Or cold smoke them for a bit for flavor and cook them as normal on the grill. Or even better yet do a reverse sear on them. Smoke them until an internal temp of around 130 then throw them on the grill to sear them and bring them up to your desired finishing internal temp. I love using herbes de provence seasoning on my pork loins and steaks. I go crazy over fennel.

post #5 of 10

I take a couple of cups of buttermilk, add Tony Chacharro's Creole seasoning to taste (don't over do it), then dump that over the chops and let them brine in that for a couple of hours (or overnight). Then either smoke or grill them, if you grill them put some chunks/chips of mesquite or hickory in with your charcoal to get some nice smoke flavor.

post #6 of 10

Here is a simple recipe for chops you can adjust to your steak

 

6 Larger size thick pork chops

1 Can Tomato soup

1 Can Hominy

1/3 Cup Heinz 57 Steak Sauce or barbecue sauce

3 T. Green onion, chopped

 

Season chops with salt, pepper or seasoning of your preference

Sear on charcoal grill with smoke chips of your choice cooking to about two-thirds done

 

Place chops in medium sized aluminum roasting pan

Combine tomato soup, hominy, sauce with one can water from soup can

Pour mixture over chops and allow to cook/simmer approx. 45 min. in cooker or oven  325-350 deg.

 

You can also use a medium sized skillet or electric skillet to finish if you prefer

 

Sprinkle with green onion when finished and serve

 

If you don't like hominy, 1 1/2 cups thawed frozen corn or Spanish corn melody are good substitutes

 

post #7 of 10
I like to fry pork steaks with just the basics....oil, buttermilk and flour.
post #8 of 10
Quote:
Originally Posted by JIRodriguez View Post

I take a couple of cups of buttermilk, add Tony Chacharro's Creole seasoning to taste (don't over do it), then dump that over the chops and let them brine in that for a couple of hours (or overnight). Then either smoke or grill them, if you grill them put some chunks/chips of mesquite or hickory in with your charcoal to get some nice smoke flavor.

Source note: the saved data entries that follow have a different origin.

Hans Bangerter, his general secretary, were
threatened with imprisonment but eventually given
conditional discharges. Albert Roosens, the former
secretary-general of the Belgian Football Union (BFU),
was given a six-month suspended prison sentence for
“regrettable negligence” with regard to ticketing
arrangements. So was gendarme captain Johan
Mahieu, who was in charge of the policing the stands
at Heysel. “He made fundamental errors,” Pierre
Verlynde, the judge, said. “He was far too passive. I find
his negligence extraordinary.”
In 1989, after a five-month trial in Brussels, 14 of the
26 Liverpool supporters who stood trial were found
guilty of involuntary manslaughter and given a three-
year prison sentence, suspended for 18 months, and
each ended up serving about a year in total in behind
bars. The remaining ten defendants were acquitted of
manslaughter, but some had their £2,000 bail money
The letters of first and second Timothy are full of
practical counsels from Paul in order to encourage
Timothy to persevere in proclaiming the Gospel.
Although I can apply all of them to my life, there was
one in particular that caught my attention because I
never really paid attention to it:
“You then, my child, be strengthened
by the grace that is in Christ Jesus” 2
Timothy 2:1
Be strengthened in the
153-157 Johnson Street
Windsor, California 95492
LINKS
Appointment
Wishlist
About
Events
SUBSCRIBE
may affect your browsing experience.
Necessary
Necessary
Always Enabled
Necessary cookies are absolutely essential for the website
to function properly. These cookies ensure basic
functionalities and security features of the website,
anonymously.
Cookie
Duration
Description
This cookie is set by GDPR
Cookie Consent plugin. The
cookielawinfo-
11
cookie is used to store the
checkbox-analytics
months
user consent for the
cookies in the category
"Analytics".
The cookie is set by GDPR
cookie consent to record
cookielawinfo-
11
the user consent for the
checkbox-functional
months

Awesome recipe Johnny! Buttermilk is some awesome stuff. PDT_Armataz_01_34.gif
 

post #9 of 10
Quote:
Originally Posted by rbranstner View Post

Or cold smoke them for a bit for flavor and cook them as normal on the grill. Or even better yet do a reverse sear on them. Smoke them until an internal temp of around 130 then throw them on the grill to sear them and bring them up to your desired finishing internal temp. I love using herbes de provence seasoning on my pork loins and steaks. I go crazy over fennel.



I highly recommend the reverse sear.  I live in St. Louis which is the birthplace of the pork steak and about 95% of the people in this town sear them and then indirect/smoke till done.  What a waste of smoke wood.  Meat only takes on smoke flavor until the temperature of the outer skin reaches between 140-160 degrees.  If you sear first, the smoke won't penetrate much if at all.  Go with the reverse sear as rbranstner says.  Smoke for a good hour in a low fire with some sort of smoke wood.  Then sear at the end to get that great flavor crust.  Sauce after that if you like.

 

post #10 of 10
Quote:
Originally Posted by meateater View Post




Awesome recipe Johnny! Buttermilk is some awesome stuff. PDT_Armataz_01_34.gif
 



Can someone tell me what the milke, and in this case, buttermilk does for the meat?  I've used salted milk to remove the gaminess from venison, but never for regular cuts of meat.  I'm very intrigued and think I need to give this a try.  What does it do?